So I just went through something similar with a security team, they were concerned that any data should have limits even if transiently used because at some point that means the application stack is holding that much in memory at some point. Username and password being fields you can force into the application stack memory without authentication. So potentially significantly more expensive than the trivial examples given of syn and pings. Arbitrary eaders (and payloads) could be as painful, but like passwords those frequently have limits and immediately reject if the incoming request hits a threshold. In fact a threshold to limit overall request size might have suggested a limited budget for the portion that would carry a payed.
24 characters is enough to hold a rather satisfactorily hardened but human memorable passphrase. They mentioned use of a password manager, in which case 24 characters would be more entropy than a 144 bit key. Even if you had the properly cryptid and salted password database for offline attack, it would still be impossibly easier to just crack the AES key of a session, which is generally considered impossible enough to ignore.
As to the point about they could just limit requests instead of directing a smaller password, well it would certainly suck of they allowed a huge password that would be blocked anyway, so it makes sense to warn up front.
pennomi@lemmy.world 1 week ago
Not DDOS, DOS. You can often crash an unprepared server with one request by telling it to hash more data than it has memory for. See this blog post for a well-known web framework. Let’s say I just sent it a 10GB password, it still has to process that data whether or not the hash eventually shortens to the database field length.

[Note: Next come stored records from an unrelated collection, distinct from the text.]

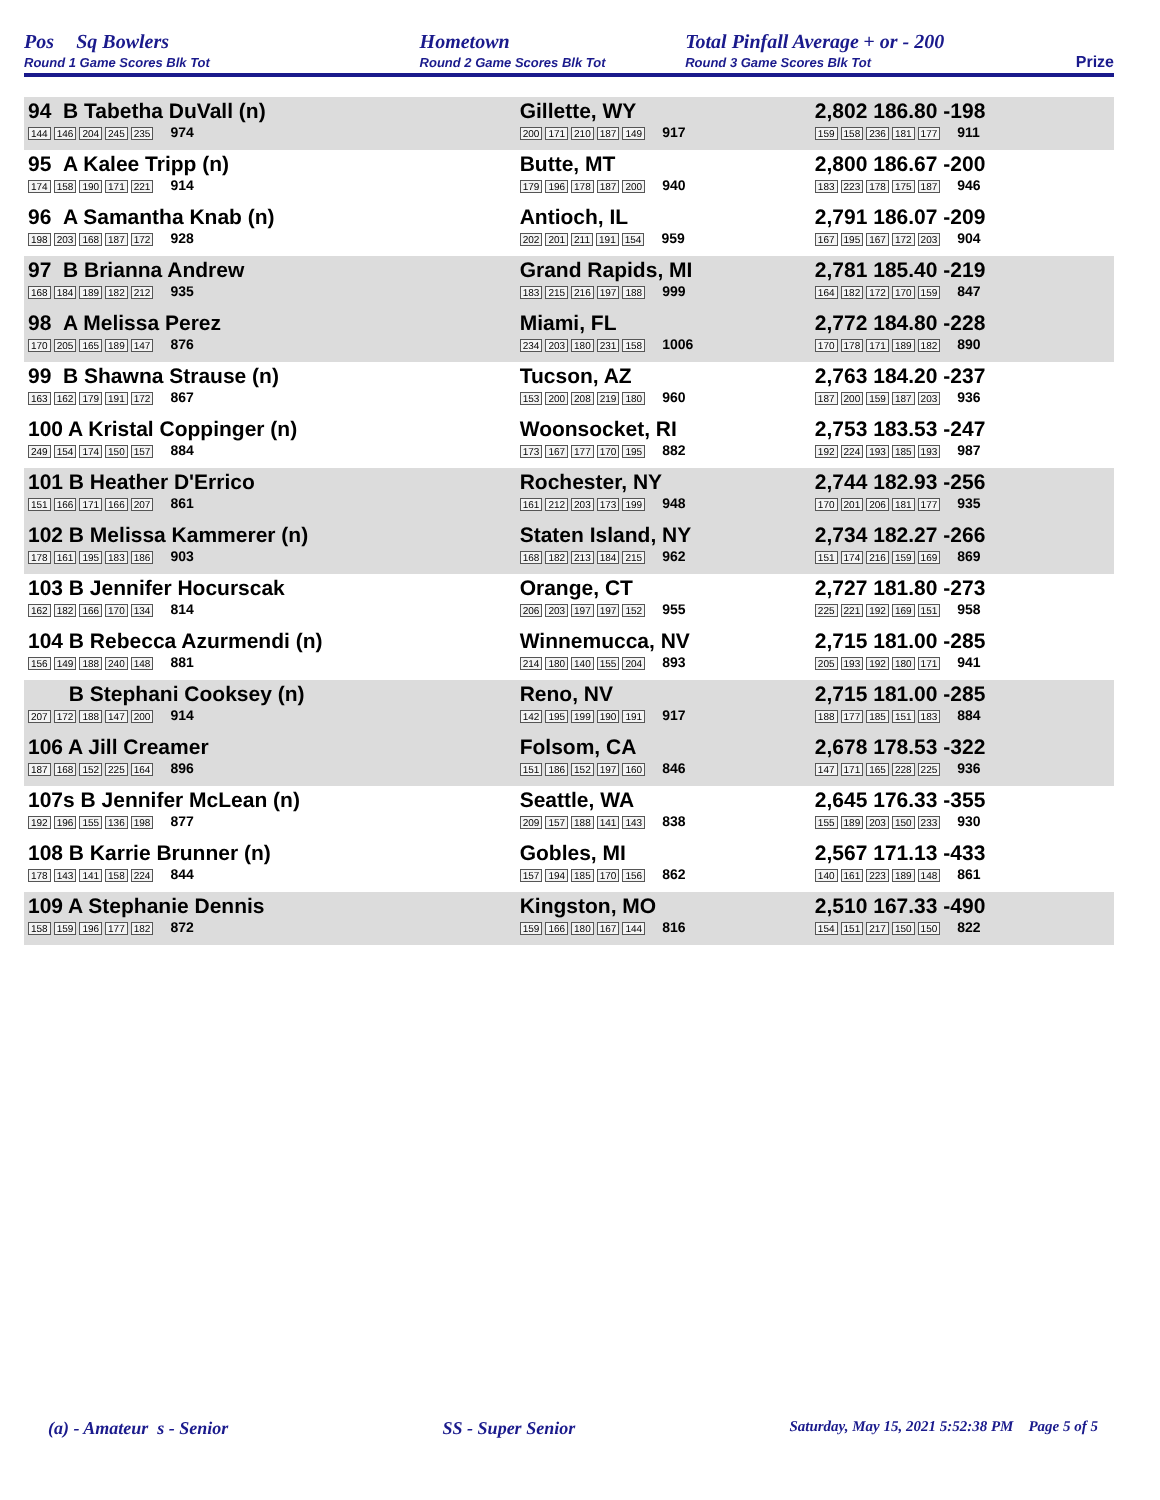Pos Sq Bowlers
Round 1 Game Scores Blk Tot
Hometown
Round 2 Game Scores Blk Tot
Total Pinfall Average + or - 200
Round 3 Game Scores Blk Tot
Prize
| 94 B Tabetha DuVall (n) 144 146 204 245 235 974 | Gillette, WY 200 171 210 187 149 917 | 2,802 186.80 -198 159 158 236 181 177 911 | |
| 95 A Kalee Tripp (n) 174 158 190 171 221 914 | Butte, MT 179 196 178 187 200 940 | 2,800 186.67 -200 183 223 178 175 187 946 | |
| 96 A Samantha Knab (n) 198 203 168 187 172 928 | Antioch, IL 202 201 211 191 154 959 | 2,791 186.07 -209 167 195 167 172 203 904 | |
| 97 B Brianna Andrew 168 184 189 182 212 935 | Grand Rapids, MI 183 215 216 197 188 999 | 2,781 185.40 -219 164 182 172 170 159 847 | |
| 98 A Melissa Perez 170 205 165 189 147 876 | Miami, FL 234 203 180 231 158 1006 | 2,772 184.80 -228 170 178 171 189 182 890 | |
| 99 B Shawna Strause (n) 163 162 179 191 172 867 | Tucson, AZ 153 200 208 219 180 960 | 2,763 184.20 -237 187 200 159 187 203 936 | |
| 100 A Kristal Coppinger (n) 249 154 174 150 157 884 | Woonsocket, RI 173 167 177 170 195 882 | 2,753 183.53 -247 192 224 193 185 193 987 | |
| 101 B Heather D'Errico 151 166 171 166 207 861 | Rochester, NY 161 212 203 173 199 948 | 2,744 182.93 -256 170 201 206 181 177 935 | |
| 102 B Melissa Kammerer (n) 178 161 195 183 186 903 | Staten Island, NY 168 182 213 184 215 962 | 2,734 182.27 -266 151 174 216 159 169 869 | |
| 103 B Jennifer Hocurscak 162 182 166 170 134 814 | Orange, CT 206 203 197 197 152 955 | 2,727 181.80 -273 225 221 192 169 151 958 | |
| 104 B Rebecca Azurmendi (n) 156 149 188 240 148 881 | Winnemucca, NV 214 180 140 155 204 893 | 2,715 181.00 -285 205 193 192 180 171 941 | |
| B Stephani Cooksey (n) 207 172 188 147 200 914 | Reno, NV 142 195 199 190 191 917 | 2,715 181.00 -285 188 177 185 151 183 884 | |
| 106 A Jill Creamer 187 168 152 225 164 896 | Folsom, CA 151 186 152 197 160 846 | 2,678 178.53 -322 147 171 165 228 225 936 | |
| 107s B Jennifer McLean (n) 192 196 155 136 198 877 | Seattle, WA 209 157 188 141 143 838 | 2,645 176.33 -355 155 189 203 150 233 930 | |
| 108 B Karrie Brunner (n) 178 143 141 158 224 844 | Gobles, MI 157 194 185 170 156 862 | 2,567 171.13 -433 140 161 223 189 148 861 | |
| 109 A Stephanie Dennis 158 159 196 177 182 872 | Kingston, MO 159 166 180 167 144 816 | 2,510 167.33 -490 154 151 217 150 150 822 | |
(a) - Amateur s - Senior SS - Super Senior Saturday, May 15, 2021 5:52:38 PM Page 5 of 5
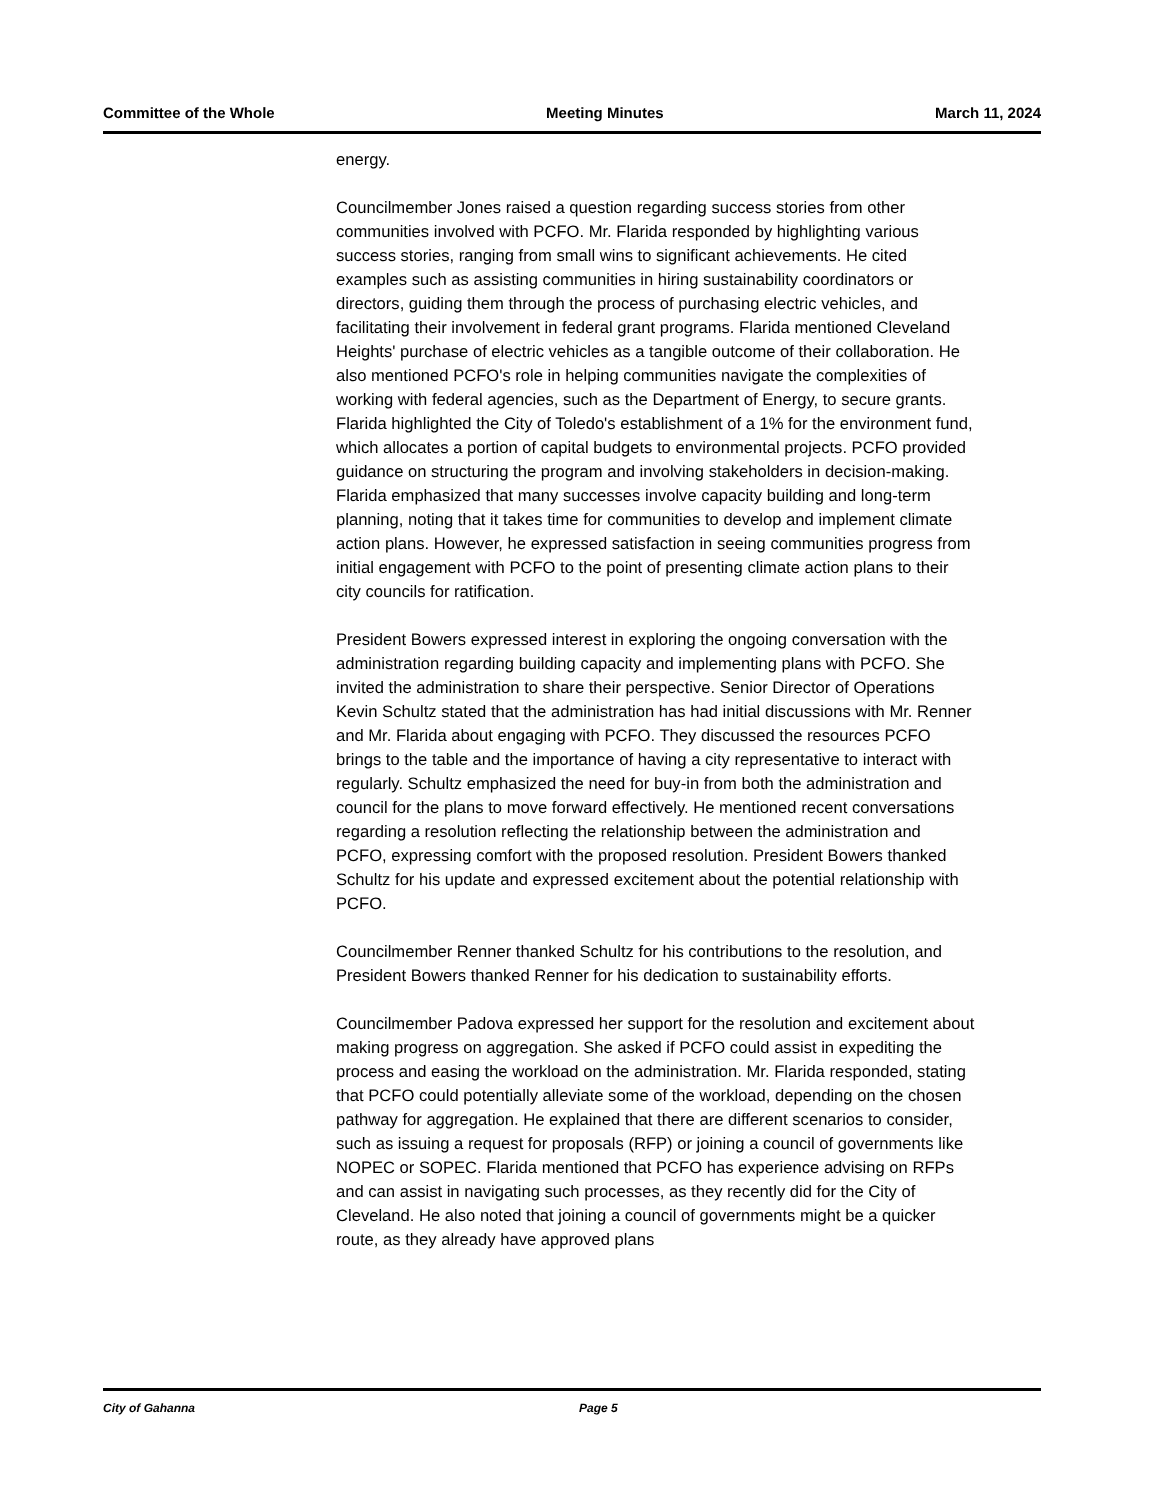Committee of the Whole Meeting Minutes March 11, 2024
energy.
Councilmember Jones raised a question regarding success stories from other communities involved with PCFO. Mr. Flarida responded by highlighting various success stories, ranging from small wins to significant achievements. He cited examples such as assisting communities in hiring sustainability coordinators or directors, guiding them through the process of purchasing electric vehicles, and facilitating their involvement in federal grant programs. Flarida mentioned Cleveland Heights' purchase of electric vehicles as a tangible outcome of their collaboration. He also mentioned PCFO's role in helping communities navigate the complexities of working with federal agencies, such as the Department of Energy, to secure grants. Flarida highlighted the City of Toledo's establishment of a 1% for the environment fund, which allocates a portion of capital budgets to environmental projects. PCFO provided guidance on structuring the program and involving stakeholders in decision-making. Flarida emphasized that many successes involve capacity building and long-term planning, noting that it takes time for communities to develop and implement climate action plans. However, he expressed satisfaction in seeing communities progress from initial engagement with PCFO to the point of presenting climate action plans to their city councils for ratification.
President Bowers expressed interest in exploring the ongoing conversation with the administration regarding building capacity and implementing plans with PCFO. She invited the administration to share their perspective. Senior Director of Operations Kevin Schultz stated that the administration has had initial discussions with Mr. Renner and Mr. Flarida about engaging with PCFO. They discussed the resources PCFO brings to the table and the importance of having a city representative to interact with regularly. Schultz emphasized the need for buy-in from both the administration and council for the plans to move forward effectively. He mentioned recent conversations regarding a resolution reflecting the relationship between the administration and PCFO, expressing comfort with the proposed resolution. President Bowers thanked Schultz for his update and expressed excitement about the potential relationship with PCFO.
Councilmember Renner thanked Schultz for his contributions to the resolution, and President Bowers thanked Renner for his dedication to sustainability efforts.
Councilmember Padova expressed her support for the resolution and excitement about making progress on aggregation. She asked if PCFO could assist in expediting the process and easing the workload on the administration. Mr. Flarida responded, stating that PCFO could potentially alleviate some of the workload, depending on the chosen pathway for aggregation. He explained that there are different scenarios to consider, such as issuing a request for proposals (RFP) or joining a council of governments like NOPEC or SOPEC. Flarida mentioned that PCFO has experience advising on RFPs and can assist in navigating such processes, as they recently did for the City of Cleveland. He also noted that joining a council of governments might be a quicker route, as they already have approved plans
City of Gahanna Page 5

jj4211@lemmy.world 1 week ago
Though it could also amplify DDOS. Allowing 72 character passwords lets a DDOS be three times rougher despite being a seemingly modest limit for a single request.
If a password/passphrase is 24 characters, then any further characters have no incremental practical security value. The only sorts of secrets that demand more entropy than that are algorithms that can’t just use arbitrary values (e.g RSA keys are big because they can’t be just any value).
rumba@lemmy.zip 1 week ago
Just another in a long list of decisions Django made that makes me dislike it.
Let the client hash the password to reduce it. then enforce the hash length as the password length. It’s transparent to the user and doesn’t look like a pile of bad ideas.